··· Brano dell'esercizio

Noi ci riferiamo alla burocrazia, al quel complesso di poteri e di organismi, di enti e apparati, di strutture e uffici, poltrone e posti, messi in piedi a dismisura nel corso di decenni di politica scellerata e clientelare che ha devastato i conti. Ci riferiamo al governo perché la guida di un paese non è solo l’esercizio di un potere ma la funzione di un dovere verso i cittadini, l’esempio di una direzione politica chiara, sicura, con una strategia che garantisca il bene e la tutela dell’interesse collettivo.
Ebbene da noi il 31 gennaio fu dichiarata l’emergenza nazionale per il virus, un allarme sanitario straordinario che avrebbe dovuto sottintendere una predisposizione preventiva eccezionale in grado di fronteggiare ogni evenienza tanto ospedaliera quanto quella finanziaria e conseguente. Perché sia chiaro quando si lancia l’allarme per una tempesta in arrivo, per quanto forte e inaspettata, ci si attrezza, ci si prepara, si predispongono armi e munizioni, strumenti di difesa e di contenimento, si allertano tutti ai posti di combattimento.
Qui non si tratta di esagerazione, si tratta di prevenzione, esattamente quella che è mancato a seguito dell’allarme, ecco perché ci ritroviamo passati due mesi a combattere con le mascherine, i ventilatori, l’avviamento degli ammortizzatori, il sostegno all’economia reale, il tilt dell’Inps. Ci ritroviamo a combattere con moduli e interpretazioni, stanziamenti per approssimazioni, balletti di cifre, decreti in successione, black out della pubblica amministrazione, interventi poco chiari sulla costituzione, annunci quotidiani alla popolazione.

······

§ **Compiti da svolgere**:
A - Secondo il brano, in quale data fu dichiarata l'emergenza nazionale per il virus?
B - Traduci in inglese questa frase del brano: "Ci ritroviamo a combattere con moduli e interpretazioni, stanziamenti per approssimazioni, balletti di cifre, decreti in successione, black out della pubblica amministrazione, interventi poco chiari sulla costituzione, annunci quotidiani alla popolazione."
C - Per favore, stampa il tratto del brano compreso tra "Noi ci riferiamo" e "tutela dell’interesse collettivo.", estremi inclusi.

··· Dati forniti

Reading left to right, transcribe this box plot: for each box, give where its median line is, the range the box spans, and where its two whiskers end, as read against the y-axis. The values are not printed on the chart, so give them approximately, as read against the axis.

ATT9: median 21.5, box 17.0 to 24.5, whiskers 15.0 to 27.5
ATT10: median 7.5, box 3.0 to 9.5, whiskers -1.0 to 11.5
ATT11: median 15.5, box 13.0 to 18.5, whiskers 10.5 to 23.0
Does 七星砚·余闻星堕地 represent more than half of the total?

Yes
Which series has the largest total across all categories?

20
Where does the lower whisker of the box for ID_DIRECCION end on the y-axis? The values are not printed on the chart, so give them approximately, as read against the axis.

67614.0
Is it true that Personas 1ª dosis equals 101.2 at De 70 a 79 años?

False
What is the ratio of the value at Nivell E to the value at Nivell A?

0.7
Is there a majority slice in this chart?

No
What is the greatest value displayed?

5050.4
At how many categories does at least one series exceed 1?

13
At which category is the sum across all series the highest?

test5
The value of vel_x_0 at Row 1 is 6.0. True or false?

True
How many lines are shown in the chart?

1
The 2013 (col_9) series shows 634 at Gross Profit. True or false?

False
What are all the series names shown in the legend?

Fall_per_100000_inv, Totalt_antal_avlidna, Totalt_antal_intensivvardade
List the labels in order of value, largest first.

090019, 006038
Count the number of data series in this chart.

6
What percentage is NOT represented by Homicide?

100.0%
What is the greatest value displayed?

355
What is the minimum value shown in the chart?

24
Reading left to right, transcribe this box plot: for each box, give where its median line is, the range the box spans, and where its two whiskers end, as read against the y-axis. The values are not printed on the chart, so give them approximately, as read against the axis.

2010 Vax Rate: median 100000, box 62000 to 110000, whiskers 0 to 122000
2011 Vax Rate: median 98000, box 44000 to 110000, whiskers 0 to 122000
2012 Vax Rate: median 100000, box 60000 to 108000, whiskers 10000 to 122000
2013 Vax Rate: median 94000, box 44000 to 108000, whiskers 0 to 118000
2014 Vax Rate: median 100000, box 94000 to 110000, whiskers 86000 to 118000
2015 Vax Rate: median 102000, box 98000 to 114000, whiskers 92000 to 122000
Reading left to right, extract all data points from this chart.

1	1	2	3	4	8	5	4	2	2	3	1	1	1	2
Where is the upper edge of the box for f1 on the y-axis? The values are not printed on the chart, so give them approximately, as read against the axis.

······

§ **Soluzioni dei compiti**:
A - Il 31 gennaio.

B - We find ourselves struggling with forms and interpretations, allocations by approximation, a dance of figures, decrees in succession, blackouts of the public administration, unclear interventions on the constitution, and daily announcements to the population.

C -
Noi ci riferiamo alla burocrazia, al quel complesso di poteri e di organismi, di enti e apparati, di strutture e uffici, poltrone e posti, messi in piedi a dismisura nel corso di decenni di politica scellerata e clientelare che ha devastato i conti. Ci riferiamo al governo perché la guida di un paese non è solo l’esercizio di un potere ma la funzione di un dovere verso i cittadini, l’esempio di una direzione politica chiara, sicura, con una strategia che garantisca il bene e la tutela dell’interesse collettivo.